Here we evaluate the accuracy of prediction for eye, hair and skin pigmentation in a dataset of > 6500 individuals from Mexico, Colombia, Peru, Chile and Brazil (including genome-wide SNP data and quantitative/categorical pigmentation phenotypes - the CANDELA dataset CAN). We evaluated accuracy in relation to different analytical methods and various phenotypic predictors. As expected from statistical principles, we observe that quantitative traits are more sensitive to changes in the prediction models than categorical traits. We find that Random Forest or Linear Regression are generally the best performing methods. We also compare the prediction accuracy of SNP sets defined in the CAN dataset (including 56, 101 and 120 SNPs for eye, hair and skin colour prediction, respectively) to the well-established HIrisPlex-S SNP set (including 6, 22 and 36 SNPs for eye, hair and skin colour prediction respectively). When training prediction models on the CAN data, we observe remarkably similar performances for HIrisPlex-S and the larger CAN SNP sets for the prediction of hair (categorical) and eye (both categorical and quantitative), while the CAN sets outperform HIrisPlex-S for quantitative, but not for categorical skin pigmentation prediction. The performance of HIrisPlex-S, when models are trained in a world-wide sample (although consisting of 80% Europeans, https://hirisplex.erasmusmc.nl), is lower relative to training in the CAN data (particularly for hair and skin colour). Altogether, our observations are consistent with common variation of eye and hair colour having a relatively simple genetic architecture, which is well captured by HIrisPlex-S, even in admixed Latin Americans (with partial European ancestry). By contrast, since skin pigmentation is a more polygenic trait, accuracy is more sensitive to prediction SNP set size, although here this effect was only apparent for a quantitative measure of skin pigmentation. Our results support the use of HIrisPlex-S in the prediction of categorical pigmentation traits for forensic purposes in Latin America, while illustrating the impact of training datasets on its accuracy.

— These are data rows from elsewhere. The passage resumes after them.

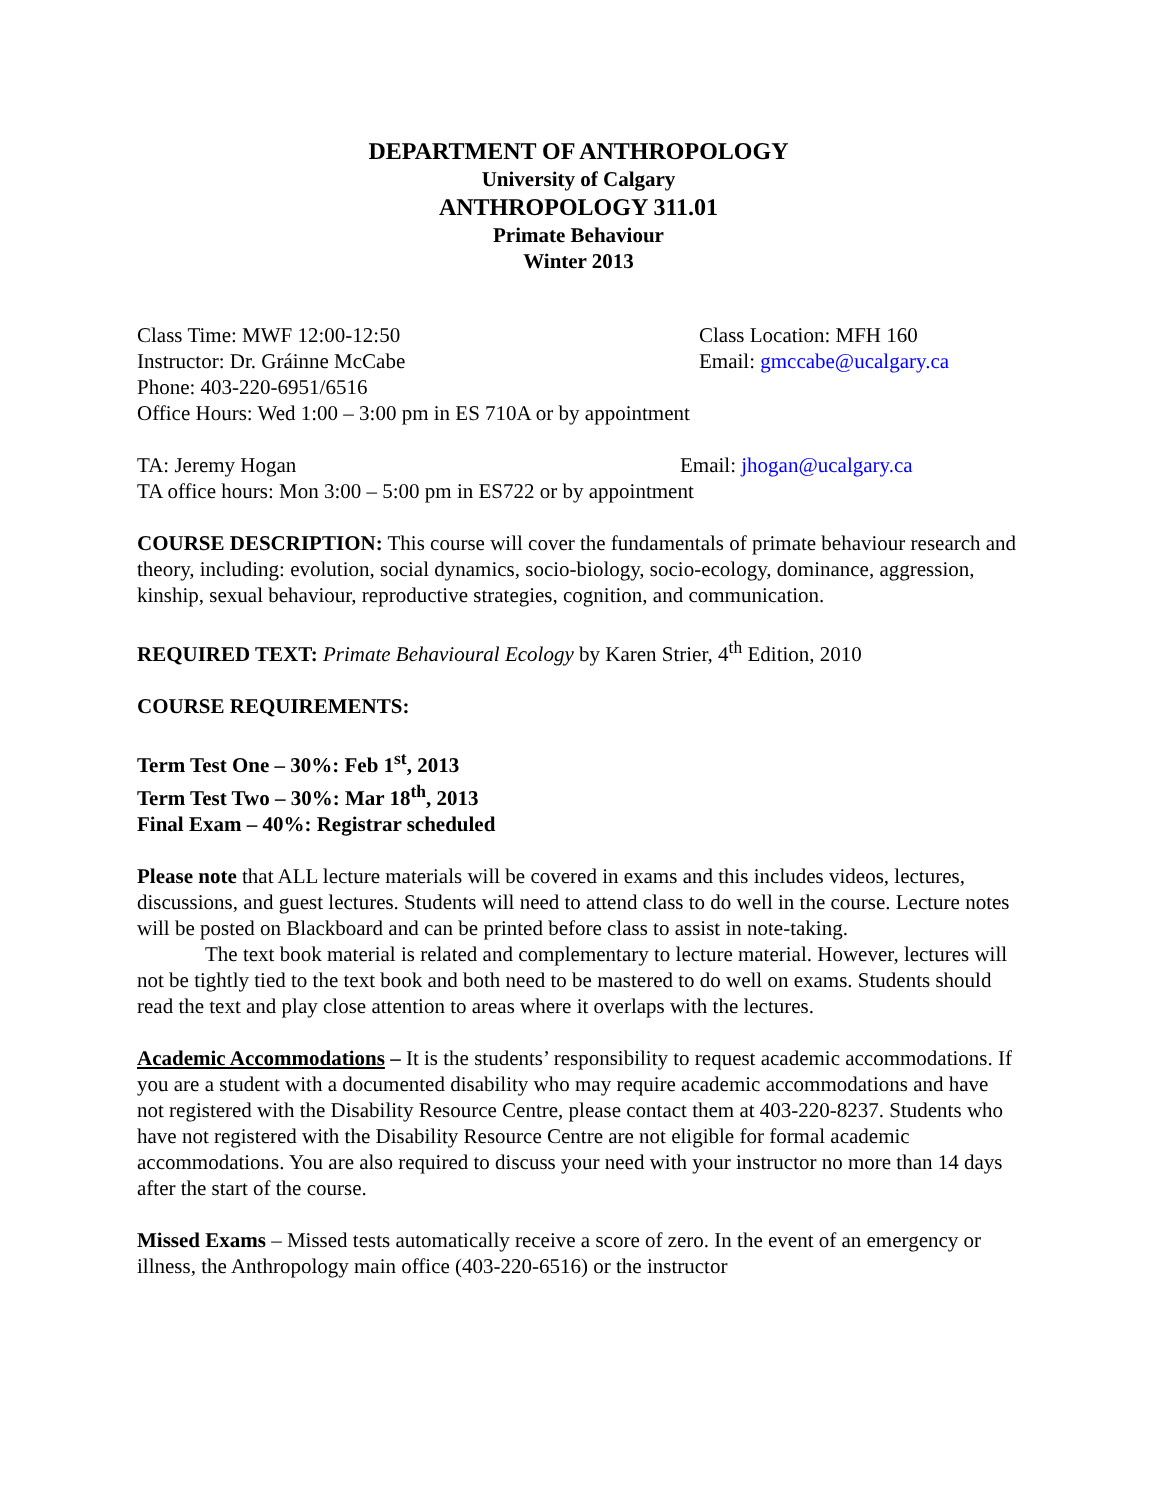DEPARTMENT OF ANTHROPOLOGY
University of Calgary
ANTHROPOLOGY 311.01
Primate Behaviour
Winter 2013
Class Time: MWF 12:00-12:50 Class Location: MFH 160
Instructor: Dr. Gráinne McCabe Email: gmccabe@ucalgary.ca
Phone: 403-220-6951/6516
Office Hours: Wed 1:00 – 3:00 pm in ES 710A or by appointment
TA: Jeremy Hogan Email: jhogan@ucalgary.ca
TA office hours: Mon 3:00 – 5:00 pm in ES722 or by appointment
COURSE DESCRIPTION: This course will cover the fundamentals of primate behaviour research and theory, including: evolution, social dynamics, socio-biology, socio-ecology, dominance, aggression, kinship, sexual behaviour, reproductive strategies, cognition, and communication.
REQUIRED TEXT: Primate Behavioural Ecology by Karen Strier, 4<sup>th</sup> Edition, 2010
COURSE REQUIREMENTS:
Term Test One – 30%: Feb 1<sup>st</sup>, 2013
Term Test Two – 30%: Mar 18<sup>th</sup>, 2013
Final Exam – 40%: Registrar scheduled
Please note that ALL lecture materials will be covered in exams and this includes videos, lectures, discussions, and guest lectures. Students will need to attend class to do well in the course. Lecture notes will be posted on Blackboard and can be printed before class to assist in note-taking.
The text book material is related and complementary to lecture material. However, lectures will not be tightly tied to the text book and both need to be mastered to do well on exams. Students should read the text and play close attention to areas where it overlaps with the lectures.
Academic Accommodations – It is the students’ responsibility to request academic accommodations. If you are a student with a documented disability who may require academic accommodations and have not registered with the Disability Resource Centre, please contact them at 403-220-8237. Students who have not registered with the Disability Resource Centre are not eligible for formal academic accommodations. You are also required to discuss your need with your instructor no more than 14 days after the start of the course.
Missed Exams – Missed tests automatically receive a score of zero. In the event of an emergency or illness, the Anthropology main office (403-220-6516) or the instructor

在这里,我们评估了在来自墨西哥、哥伦比亚、秘鲁、智利和巴西的 6500 多人的数据集中对眼睛、头发和皮肤色素沉着进行预测的准确性(包括全基因组 SNP 数据和定量/分类色素沉着表型 - CANDELA 数据集 CAN)。我们根据不同的分析方法和各种表型预测因子评估了准确性。正如统计原理所预期的那样,我们观察到定量特征比分类特征对预测模型的变化更敏感。我们发现随机森林或线性回归通常是性能最佳的方法。我们还比较了 CAN 数据集(分别包括用于眼睛、头发和皮肤颜色预测的 56、101 和 120 个 SNP)中定义的 SNP 集与既定的 HIrisPlex-S SNP 集(分别包括用于眼睛、头发和皮肤颜色预测的 6、22 和 36 个 SNP)的预测准确性。当在 CAN 数据上训练预测模型时,我们观察到 HIrisPlex-S 和更大的 CAN SNP 集在头发(分类)和眼睛(分类和定量)的预测中表现非常相似,而 CAN 集在定量方面优于 HIrisPlex-S,但在分类皮肤色素沉着预测中则不然。当在全球样本(尽管其中 80%为欧洲人,https://hirisplex.erasmusmc.nl)中训练模型时,HIrisPlex-S 的性能相对于在 CAN 数据中训练时降低(尤其是对于头发和皮肤颜色)。总的来说,我们的观察结果与眼睛和头发颜色的常见变异具有相对简单的遗传结构一致,即使在混合的拉丁裔美国人(具有部分欧洲血统)中,HIrisPlex-S 也能很好地捕捉到这一点。相比之下,由于皮肤色素沉着是一个多基因性状,准确性对预测 SNP 集大小更敏感,尽管这种影响仅在皮肤色素沉着的定量测量中明显。我们的结果支持在拉丁美洲将 HIrisPlex-S 用于预测分类色素沉着性状的法医目的,同时说明了训练数据集对其准确性的影响。